LpL-dependent hydrolysis of TG in VLDL.

(A) Time course of lipolysis by the endogenous VLDL-bound LpL. VLDLs (0.3 μmole TG) from groups 1 – 3 were incubated without or with paraoxon (2 mmol/ml) at 37 °C for to 3 h. NEFA were measured at indicated time points; the blanks (with LpL inhibited by paraoxon) were subtracted from the data (without paraoxon). The results are shown as the mean ±SEM of three independent measurements.

(B) Heparin augments TG hydrolysis by the endogenous VLDL-bound LpL. VLDL (0.3 μmole TG) was incubated with heparin (0.3 μg/ml) at 37 °C for 3 h, the reaction was stopped with paraoxon (2 mmol/ml), whereupon NEFA were quantified. Values are shown as the mean ±SEM of three independent measurements; p≤0.1 (**), p≤0.05 (***).

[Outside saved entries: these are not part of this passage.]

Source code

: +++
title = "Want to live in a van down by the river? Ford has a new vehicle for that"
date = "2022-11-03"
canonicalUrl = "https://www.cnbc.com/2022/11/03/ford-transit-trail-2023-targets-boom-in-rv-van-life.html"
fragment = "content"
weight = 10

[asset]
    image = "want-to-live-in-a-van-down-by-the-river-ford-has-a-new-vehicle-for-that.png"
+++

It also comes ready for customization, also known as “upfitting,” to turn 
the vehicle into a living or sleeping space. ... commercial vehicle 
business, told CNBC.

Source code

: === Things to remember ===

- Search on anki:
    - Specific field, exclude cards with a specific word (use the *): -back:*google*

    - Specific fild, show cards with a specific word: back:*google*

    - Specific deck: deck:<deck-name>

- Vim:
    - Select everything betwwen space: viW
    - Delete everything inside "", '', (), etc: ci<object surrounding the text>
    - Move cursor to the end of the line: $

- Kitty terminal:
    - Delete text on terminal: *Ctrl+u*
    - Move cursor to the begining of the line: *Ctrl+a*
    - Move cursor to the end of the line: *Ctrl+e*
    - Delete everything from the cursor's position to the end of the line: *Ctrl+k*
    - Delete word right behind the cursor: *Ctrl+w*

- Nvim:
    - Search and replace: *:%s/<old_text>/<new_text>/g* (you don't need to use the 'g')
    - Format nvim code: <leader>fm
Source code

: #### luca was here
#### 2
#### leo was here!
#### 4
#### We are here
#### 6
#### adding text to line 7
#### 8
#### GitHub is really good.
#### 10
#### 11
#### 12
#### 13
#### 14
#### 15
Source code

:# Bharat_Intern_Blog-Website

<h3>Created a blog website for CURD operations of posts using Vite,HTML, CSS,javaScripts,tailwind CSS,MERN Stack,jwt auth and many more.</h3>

(C) Non-denaturing PAGE of group 2 VLDL 6 hours after fractionation by heparin affinity chromatography. Non-bound fraction, bound fraction without or with paraoxon, and molecular size standards (St) are shown.

(D) Dot blot of VLDL 6 hours after fractionation by heparin affinity (same as in panel C) using antibodies for LpL and apoB.